As is evident to readers of this report, there are a number of statistical subfields that are central to modern test and evaluation activity in military acquisitions. They include:
the design of experiments;
reliability theory, and more generally, the "quality sciences," including standard suitability issues such as availability and maintainability and areas such as statistical process control;
validation of modeling and simulation;
Bayesian methods; and
The panel has noted that there are deficiencies, some quite serious in magnitude, in current knowledge and practices in these subject areas vis-à-vis military testing and evaluation. These are some areas that could be emphasized by agencies such as the ARO, ONR, and AFOSR.

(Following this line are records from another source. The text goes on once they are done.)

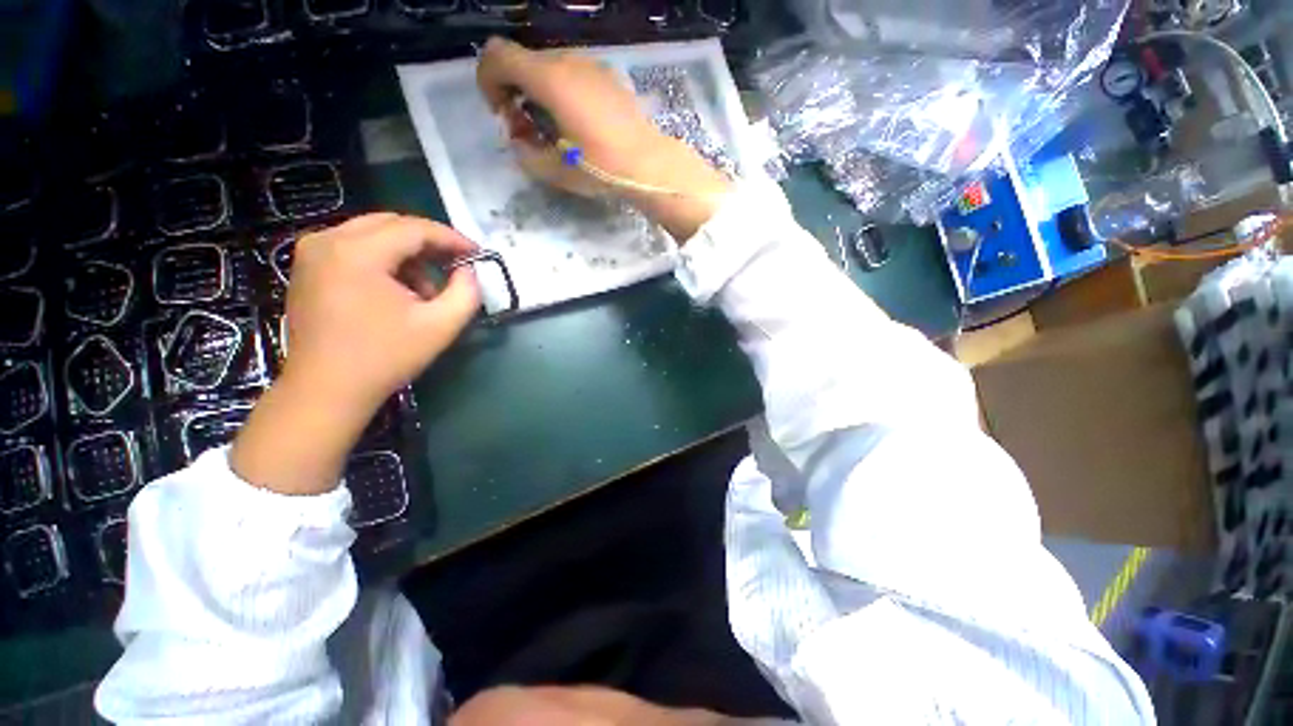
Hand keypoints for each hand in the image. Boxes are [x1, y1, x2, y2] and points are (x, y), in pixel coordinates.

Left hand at [283, 213, 479, 411]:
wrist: (326, 390)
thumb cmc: (385, 358)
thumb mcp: (441, 326)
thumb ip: (467, 293)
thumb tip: (468, 271)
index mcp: (357, 252)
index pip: (414, 228)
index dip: (452, 238)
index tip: (477, 254)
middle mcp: (328, 240)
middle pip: (392, 224)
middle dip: (429, 243)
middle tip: (456, 265)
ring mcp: (311, 252)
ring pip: (373, 233)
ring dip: (407, 253)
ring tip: (427, 288)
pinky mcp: (307, 266)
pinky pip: (354, 246)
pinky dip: (384, 259)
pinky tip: (398, 289)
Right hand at [476, 37, 730, 239]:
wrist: (649, 165)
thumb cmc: (602, 168)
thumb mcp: (555, 170)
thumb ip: (525, 153)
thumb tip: (519, 140)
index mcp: (550, 79)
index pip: (498, 55)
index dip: (488, 81)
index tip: (503, 114)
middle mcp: (568, 60)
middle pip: (524, 61)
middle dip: (515, 91)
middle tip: (528, 130)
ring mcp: (591, 65)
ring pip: (549, 67)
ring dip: (539, 92)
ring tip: (554, 129)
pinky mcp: (608, 76)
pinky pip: (572, 74)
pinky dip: (561, 91)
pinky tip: (577, 122)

It is not appropriate to call for specific work in areas like experimental design, reliability, or software testing without having a clear notion about the potential value of different contributions in these areas. An effective program of sponsored research would require prior input from both the potential users of research findings and the research community. It would require specifying the innovations that practitioners need and the theoretical developments required to address the applications of interest.
There is a fundamental need for a collaborative effort between the military operational test and evaluation community and the statistical research community directed at defining new research initiatives. Developing such a research program, including preferred providers in government, industry, and academia would be a good continuing task for the Statistical Analysis Improvement Group that we recommend be established. One of its missions should be to advise the Undersecretary of Defense for Acquisition and Technology on the priorities of research on technical issues raised by the developmental and operational testing of defense systems and the potential sources for such research. At the same time, we suggest that the ARO, ONR, and AFOSR, consider increasing the priority of research on technical issues raised by the developmental and operational testing of defense systems. These applications are extremely important and might greatly benefit by new advances in statistical and related methodology. Sponsored research can be an extremely useful tool, for generating progress on many of the important issues described here, and it has not been used particularly effectively in recent years. Support of both external sponsored research and internal statistical methods research is critical if the services are to embrace improved statistical methods in designing and interpreting test and evaluation activities.